BEGIN Study material

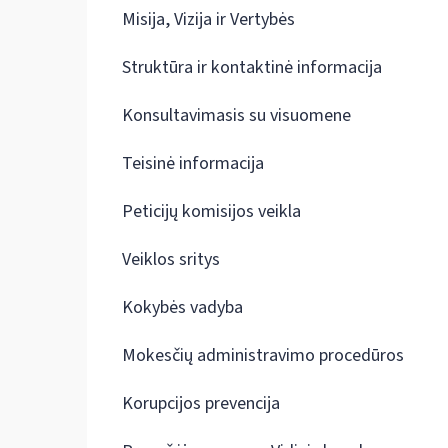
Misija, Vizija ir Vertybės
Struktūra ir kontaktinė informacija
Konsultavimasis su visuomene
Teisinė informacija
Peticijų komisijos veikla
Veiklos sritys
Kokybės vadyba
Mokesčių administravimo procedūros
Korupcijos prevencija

END Study material
BEGIN Study material

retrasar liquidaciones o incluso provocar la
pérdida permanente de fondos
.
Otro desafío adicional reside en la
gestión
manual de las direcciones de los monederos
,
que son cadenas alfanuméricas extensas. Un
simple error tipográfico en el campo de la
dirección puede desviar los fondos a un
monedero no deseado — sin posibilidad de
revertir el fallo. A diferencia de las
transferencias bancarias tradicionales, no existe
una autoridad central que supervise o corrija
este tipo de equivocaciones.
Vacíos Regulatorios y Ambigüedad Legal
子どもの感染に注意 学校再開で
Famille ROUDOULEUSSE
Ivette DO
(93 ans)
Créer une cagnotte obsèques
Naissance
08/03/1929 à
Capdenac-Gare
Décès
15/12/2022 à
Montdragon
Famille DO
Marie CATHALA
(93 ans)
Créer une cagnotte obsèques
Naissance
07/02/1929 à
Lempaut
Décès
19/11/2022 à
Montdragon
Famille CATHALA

END Study material
BEGIN Study material

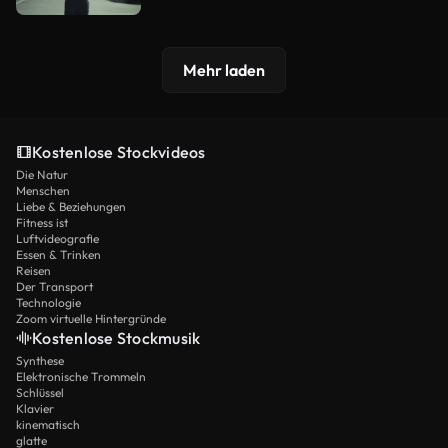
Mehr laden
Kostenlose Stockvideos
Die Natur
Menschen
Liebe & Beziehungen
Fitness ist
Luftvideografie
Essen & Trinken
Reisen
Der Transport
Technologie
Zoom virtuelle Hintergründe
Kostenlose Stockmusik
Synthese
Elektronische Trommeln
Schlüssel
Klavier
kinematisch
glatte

END Study material

Task instructions: Beginning at the line above with "una autoridad central que supervise o corrija" and finishing at the line with "Famille CATHALA", return each line exactly and return nothing else.

Answer below:
una autoridad central que supervise o corrija
este tipo de equivocaciones.
Vacíos Regulatorios y Ambigüedad Legal
子どもの感染に注意 学校再開で
Famille ROUDOULEUSSE
Ivette DO
(93 ans)
Créer une cagnotte obsèques
Naissance
08/03/1929 à
Capdenac-Gare
Décès
15/12/2022 à
Montdragon
Famille DO
Marie CATHALA
(93 ans)
Créer une cagnotte obsèques
Naissance
07/02/1929 à
Lempaut
Décès
19/11/2022 à
Montdragon
Famille CATHALA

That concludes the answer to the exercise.